HIV wird übertragen, wenn infektiöse Körperflüssigkeiten, also Blut, Sperma, Scheidenflüssigkeit und der Flüssigkeitsfilm auf der Schleimhaut des Enddarms, mit Wunden oder Schleimhäuten in Berührung kommen. Am häufigsten wird HIV beim ungeschützten Geschlechtsverkehr weitergegeben. Eine besonders große Übertragungsgefahr gibt es, wenn von Spritzen beim Drogenkonsum gemeinsam benutzt werden.
Die hochaktiven antiretrovirale Therapie soll verhindern, dass sich das Virus in den menschlichen Zellen vermehrt. Erfolgreich ist eine Therapie dann, wenn keine Viren mehr im Blut nachweisbar sind. Je weniger Viren im Blut nachweisbar sind, desto geringer ist auch die Gefahr, dass Virus beim Sex zu übertragen. Trotzdem verschwindet das Virus nie ganz, Betroffene müssen lebenslang Medikamente nehmen. Um die Wirksamkeit zu erhöhen und Resistenzen vorzubeugen, werden mehrere mehrere Mittel mit verschiedenen Wirkweisen kombiniert. Sie erhöhen die Lebenserwartung der Infizierten deutlich. Inzwischen werden die HIV-Positive, die die Erkrankung früh erkannt haben und die ihre Medikamente regelmäßig nehmen, fast genau so alt wie HIV-Negative (The Lancet HIV, 2017).
ZEIT ONLINE: Wie meinen Sie das? Haben Sie ein Beispiel?

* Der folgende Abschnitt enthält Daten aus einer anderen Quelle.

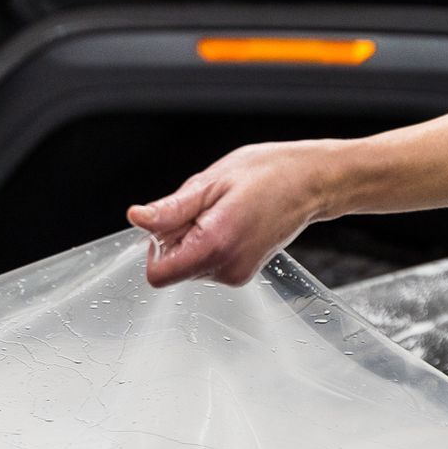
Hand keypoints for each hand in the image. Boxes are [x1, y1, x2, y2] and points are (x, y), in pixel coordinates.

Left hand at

Piot: In den Ländern der ehemaligen Sowjetunion, in Osteuropa und Zentralasien, beobachten wir gerade eine Katastrophe: Allein im vergangenen Jahr haben sich dort 200.000 Menschen neu angesteckt. Dort gibt es seit dem Zusammenbruch der Sowjetunion noch immer ein großes Alkohol- und Drogenproblem. Die Menschen stecken sich vor allem über verunreinigtes Spritzbesteck mit HIV an. In Westeuropa gibt es überall saubere Nadeln für Drogennutzer und das hat die HIV-Raten massiv gesenkt. Aber in der ehemaligen Sowjetunion ist das politisch nicht akzeptiert. Ich war häufig in Russland und habe versucht, Politiker zu überzeugen. Das ist radikal gescheitert. Dazu kommt, dass schwule Männer diskriminiert werden und kaum Zugang zu Therapien bekommen.
ZEIT ONLINE: Ein Problem also, dass Ärzte nur bedingt lösen können ...
Piot: Absolut. Die Prävention kann nur dann gelingen, wenn wir über das Leben und die Kultur der verschiedenen Menschen nachdenken. Die Sozialwissenschaften wie die Anthropologie werden im Kampf gegen Aids genauso wichtig werden wie die Biomedizin. Wir müssen die Programme noch stärker auf die Menschen zuschneiden. Wenn es darum geht, Diagnostik und Behandlung zu den Patienten zu bringen, macht es einen Riesenunterschied, ob Sie ein schwuler Mann in Russland, der türkischen Provinz oder in Berlin sind.